One of the reasons we built Tumult was that all of the software that already existed to track manufacturing was so expensive. It's as if everyone secretly got together and decreed that the going rate would be $100 per user, every month.
We're determined to build a better product that's more intuitive and enjoyable to use, but we also wanted to massively undercut that price point. We were able to achieve that by rethinking the basics of how we build and sell software.
#1 for us: simplicity is a feature. We think doing less than the other guys is actually more valuable to most factories, because our software is fast and easy to use. And because we're aiming to be simple to use, we can build simple.
We also avoid hiring salespeople. We'd rather spread through word of mouth and simple advertising if it means we can pass those savings on to customers.
And, for the technically inclined, the way we build software is inherently more efficient and less expensive:
In software and development, there's often a 'last mover' advantage because it allows you to reuse the latest and greatest open source tools. We've built Tumult on Angular, the modern framework Google designed for their applications. It allows us to move faster, lets us avoid reinventing the wheel, and feels familiar to our customers.

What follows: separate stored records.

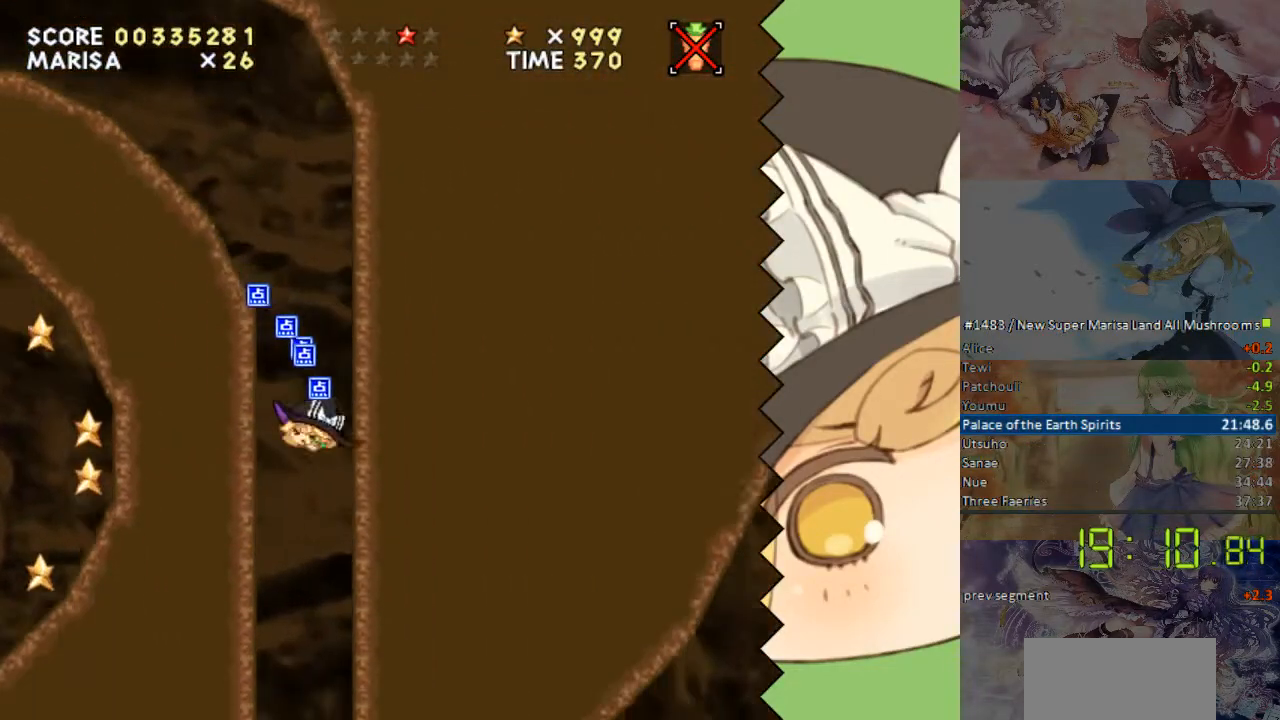
{"buttons": ["DPAD_RIGHT"], "events": []}
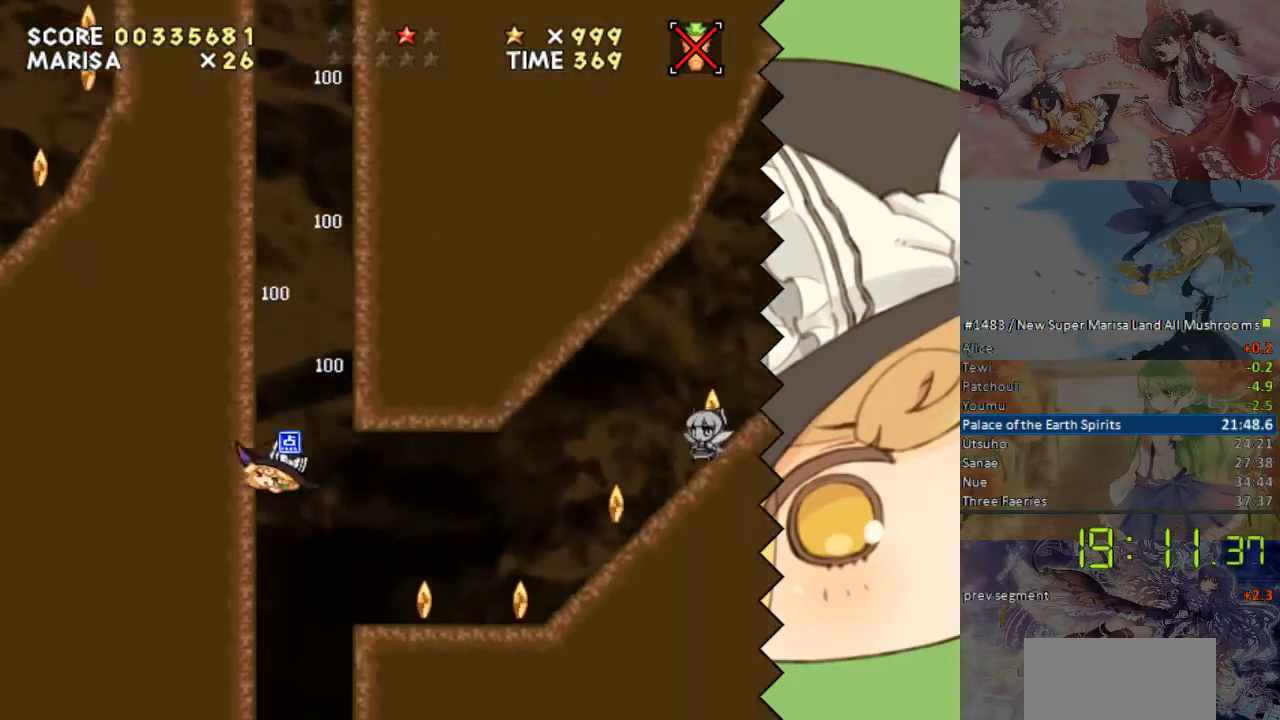
{"buttons": ["DPAD_RIGHT"], "events": []}
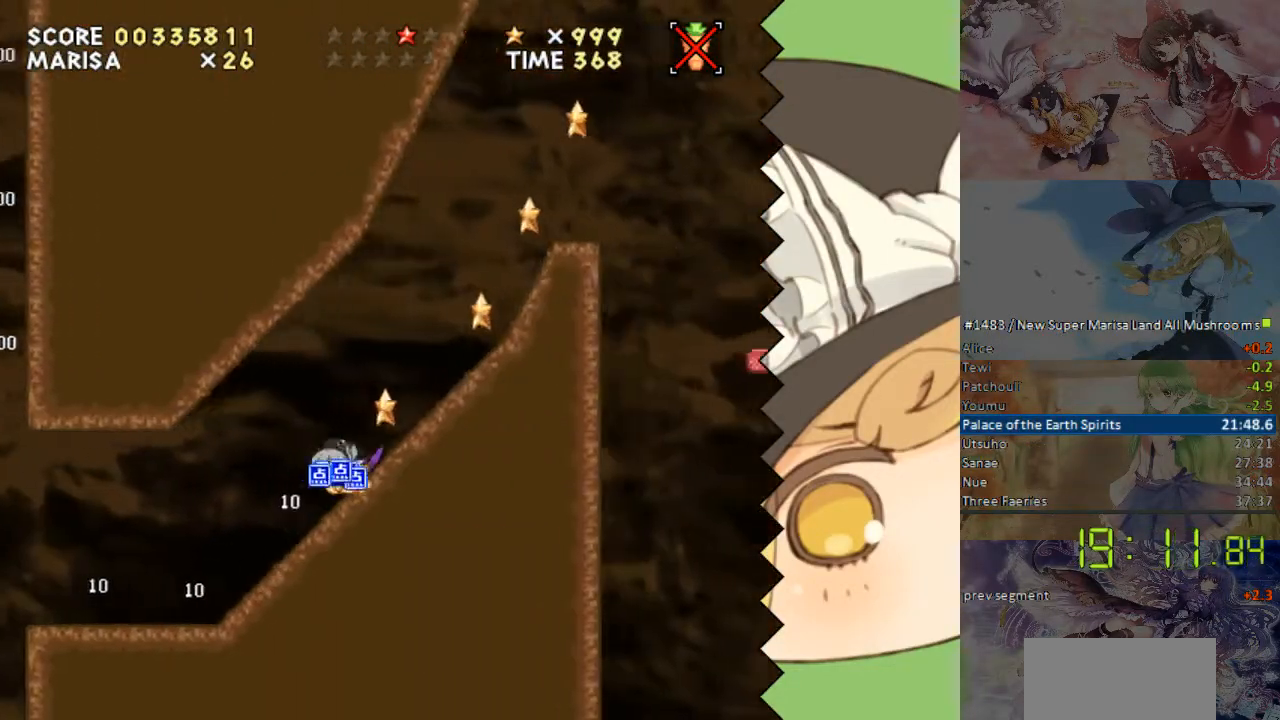
{"buttons": ["DPAD_RIGHT"], "events": []}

On the really wonky side, we also took advantage of serverless technologies. That's a deep, dark technical hole, but the short of is: we only pay for the exact amount the cloud computing we use, and that capacity scales up and down automatically. That beats the old days where you paid for entire servers to sit idle waiting for users to show up, and had to hire people to provision more servers whenever you got busy.
The bottom line is: we've stripped away all the complexity in our product and business so that we can focus on the most important features at the most reasonable price.